Ebû Hüreyre (ra)’nin anlattığına göre: Resûlullah (sav) onları, kesin bir emirde bulunmaksızın ramazan gecelerini ihyaya teşvik ederdi. (Bu maksatla) derdi ki:

“Kim ramazan gecesini, sevabına inanarak ve bunu elde etmek niyetiyle namazla ihya ederse geçmiş günahları affedilir.”

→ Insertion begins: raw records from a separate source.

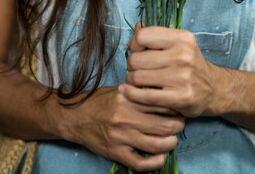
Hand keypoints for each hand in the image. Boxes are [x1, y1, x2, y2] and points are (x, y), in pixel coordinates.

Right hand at [68, 85, 184, 171]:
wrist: (74, 116)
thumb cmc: (99, 101)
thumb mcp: (119, 90)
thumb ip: (139, 93)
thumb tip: (164, 94)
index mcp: (127, 98)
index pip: (159, 102)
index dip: (174, 105)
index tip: (179, 106)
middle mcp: (124, 117)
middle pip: (162, 125)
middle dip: (177, 126)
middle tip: (181, 123)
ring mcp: (120, 137)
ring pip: (155, 145)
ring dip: (170, 143)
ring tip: (173, 139)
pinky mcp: (115, 153)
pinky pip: (140, 163)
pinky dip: (155, 162)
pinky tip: (161, 157)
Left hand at [121, 24, 218, 117]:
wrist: (213, 89)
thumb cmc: (190, 64)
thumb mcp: (180, 43)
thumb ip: (157, 34)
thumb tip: (136, 27)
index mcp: (182, 38)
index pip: (143, 36)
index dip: (134, 43)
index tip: (136, 50)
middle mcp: (183, 56)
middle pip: (137, 58)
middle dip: (131, 65)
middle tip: (136, 69)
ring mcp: (182, 78)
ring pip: (138, 77)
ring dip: (131, 80)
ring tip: (136, 80)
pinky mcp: (180, 98)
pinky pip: (145, 96)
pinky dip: (131, 94)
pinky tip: (127, 91)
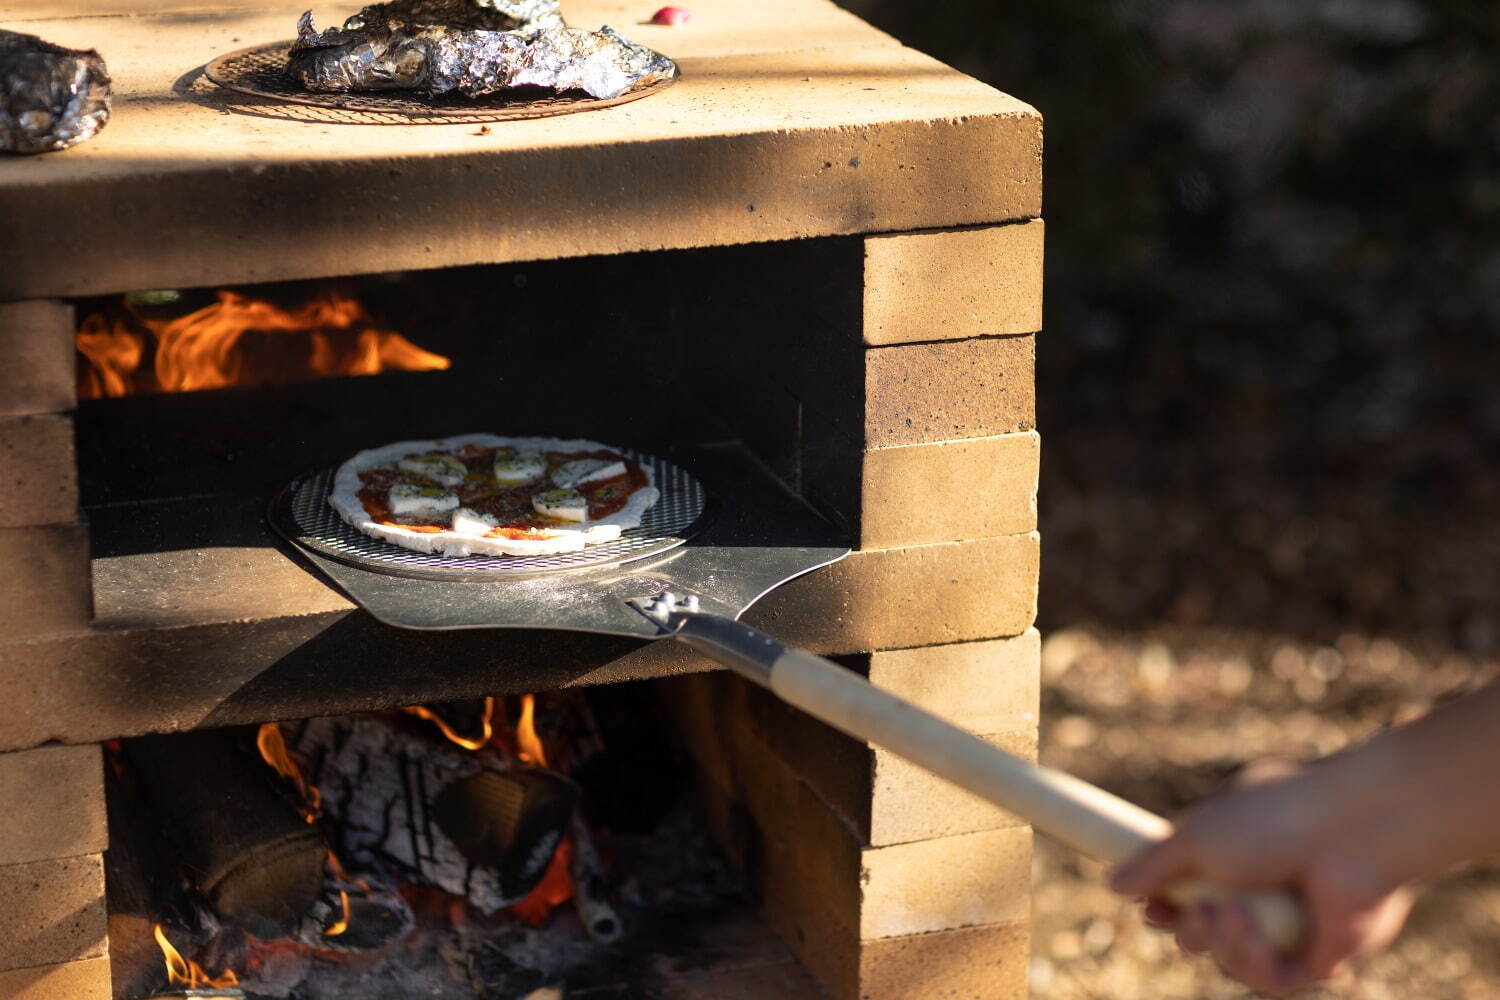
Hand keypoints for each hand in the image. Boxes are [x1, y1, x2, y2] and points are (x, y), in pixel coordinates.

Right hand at [1110, 761, 1414, 993]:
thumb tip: (1111, 884)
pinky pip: (1273, 977)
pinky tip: (1251, 934)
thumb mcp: (1196, 836)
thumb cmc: (1274, 818)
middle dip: (1189, 931)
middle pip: (1207, 932)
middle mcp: (1262, 888)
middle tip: (1189, 917)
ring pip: (1235, 959)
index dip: (1164, 906)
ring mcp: (1292, 923)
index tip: (1149, 908)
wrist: (1354, 830)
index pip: (1189, 891)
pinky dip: (1255, 962)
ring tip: (1226, 916)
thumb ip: (1154, 864)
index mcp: (1234, 850)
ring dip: (1220, 943)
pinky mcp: (1320, 955)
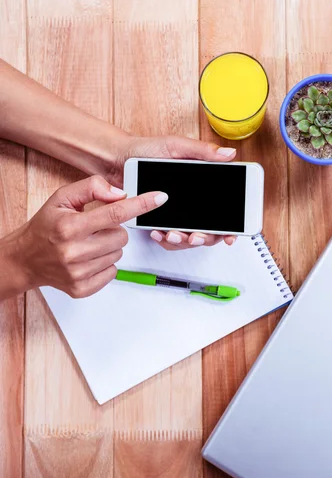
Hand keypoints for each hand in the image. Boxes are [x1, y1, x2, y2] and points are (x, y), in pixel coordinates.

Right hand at [13, 175, 167, 297]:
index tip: (159, 198)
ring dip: (109, 247)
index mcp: (70, 226)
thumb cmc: (46, 226)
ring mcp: (78, 273)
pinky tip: (88, 259)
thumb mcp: (62, 197)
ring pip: (119, 254)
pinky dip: (105, 264)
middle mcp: (74, 251)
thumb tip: (120, 194)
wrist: (25, 258)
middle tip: (94, 229)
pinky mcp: (82, 288)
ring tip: (87, 244)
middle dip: (114, 230)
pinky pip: (113, 271)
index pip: (115, 213)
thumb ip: (92, 188)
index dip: (140, 204)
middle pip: (122, 237)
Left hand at [108, 135, 237, 249]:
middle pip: (210, 230)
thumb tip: (229, 155)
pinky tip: (158, 232)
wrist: (117, 159)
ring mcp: (177, 213)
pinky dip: (165, 239)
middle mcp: (193, 202)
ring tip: (171, 234)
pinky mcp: (160, 220)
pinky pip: (168, 239)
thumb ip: (203, 152)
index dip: (231, 227)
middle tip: (194, 236)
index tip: (229, 235)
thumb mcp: (177, 146)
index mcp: (203, 184)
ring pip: (189, 238)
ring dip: (183, 241)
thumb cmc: (147, 149)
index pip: (225, 210)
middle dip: (204, 238)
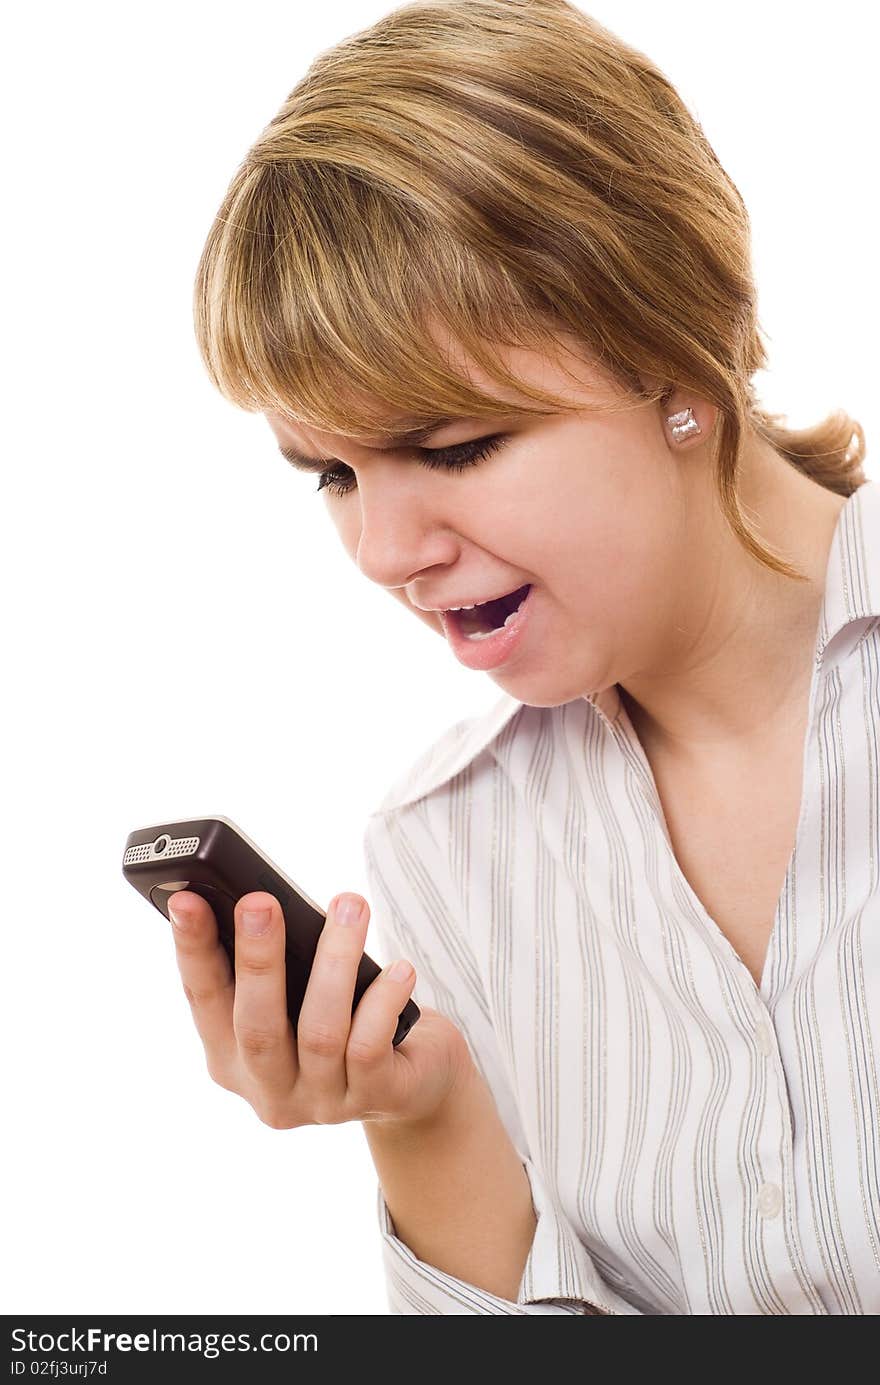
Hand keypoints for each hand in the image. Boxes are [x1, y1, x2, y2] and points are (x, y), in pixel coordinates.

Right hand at [164, 888, 472, 1130]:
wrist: (415, 1081)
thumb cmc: (348, 1019)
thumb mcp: (301, 997)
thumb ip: (277, 967)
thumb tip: (261, 902)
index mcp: (232, 1058)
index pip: (203, 1000)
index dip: (192, 950)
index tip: (185, 900)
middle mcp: (269, 1088)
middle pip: (255, 1025)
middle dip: (256, 959)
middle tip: (259, 902)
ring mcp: (320, 1102)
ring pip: (320, 1032)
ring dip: (334, 962)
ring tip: (350, 907)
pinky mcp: (373, 1099)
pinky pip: (370, 1047)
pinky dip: (382, 1000)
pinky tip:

Resûlullah (sav) Efendimiz bu tavsiyesinde herhangi bir değişiklik yapmadan vefat etti. Teravihin ferden kılınması Hz. Ebû Bekir (ra)‘in zamanında da böylece devam etti. Hz. Ömer (ra)’in hilafetinin başında da böyle devam etti.

Teravih namazı ramazan ayına mahsus bir sünnet-i müekkededir. Bütün ulemâ bu hususta ittifaklıdır. Teravih namazının cemaatle kılınması da bir sünnet-i kifayedir. Teravihin sünnet oluşu, Peygamber (sav) Efendimizin söz ve amelleriyle sabittir. Hadis-i şeriflerde bildirildiğine göre, Peygamberimiz (sav) teravih namazını cemaatle sekiz rekat, diğer bir gecesinde on iki rekat kıldırmış, cemaatin çoğalmasıyla Resûlullah (sav) Efendimiz dördüncü ve beşinci gecelerde cemaate çıkmamış, sabahleyin cemaate hitaben:

“Yaptığınızı gördüm, benim için sizin yanınıza çıkmaya bir mani yoktu. Ancak bu namazın size farz kılınacağından endişe ettim.” buyurmuşlardır. Yalnız bu konuya bakıp teravih namazının sekiz rekat olduğunu söyleyemeyiz. Çünkü Resûlullah (sav) Efendimiz cemaatten ayrıldıktan sonra, evlerinde on iki rekat daha kılarak bu namazı yirmi rekata tamamladıkları da kitaplarımızda kayıtlıdır. Zaten Hz. Ömer (ra) zamanında teravih namazı cemaatle kılınmaya başlamış ve yirmi rekat olarak kılınmıştır.

Nafile namazları cemaatle kılmak caiz olması cihetiyle, teravih namazını da cemaatle kılmak eftaldir. Leys b. Sa’d, Abdullah b. Mübarek, İmam Ahmed b. Hanbel ve İshak’a göre, teravih namazını cemaatle kılmak eftaldir. Hanefî ve Şâfî alimlerinden bir cemaatin kavli de böyledir. El-Hidâye sahibi de teravihi cemaatle kılmanın sünnet-i kifaye olduğunu söyler.

Teravih namazının vakti, yatsı namazı ile vitir namazı arasıdır. Cemaatle kılınan nafile namazlara ezan ve ikamet yoktur.

İmamlığa niyet etmemiş kişiye uymak caizdir. Amel-i kalîl (küçük iş yapmak) namazı bozmaz.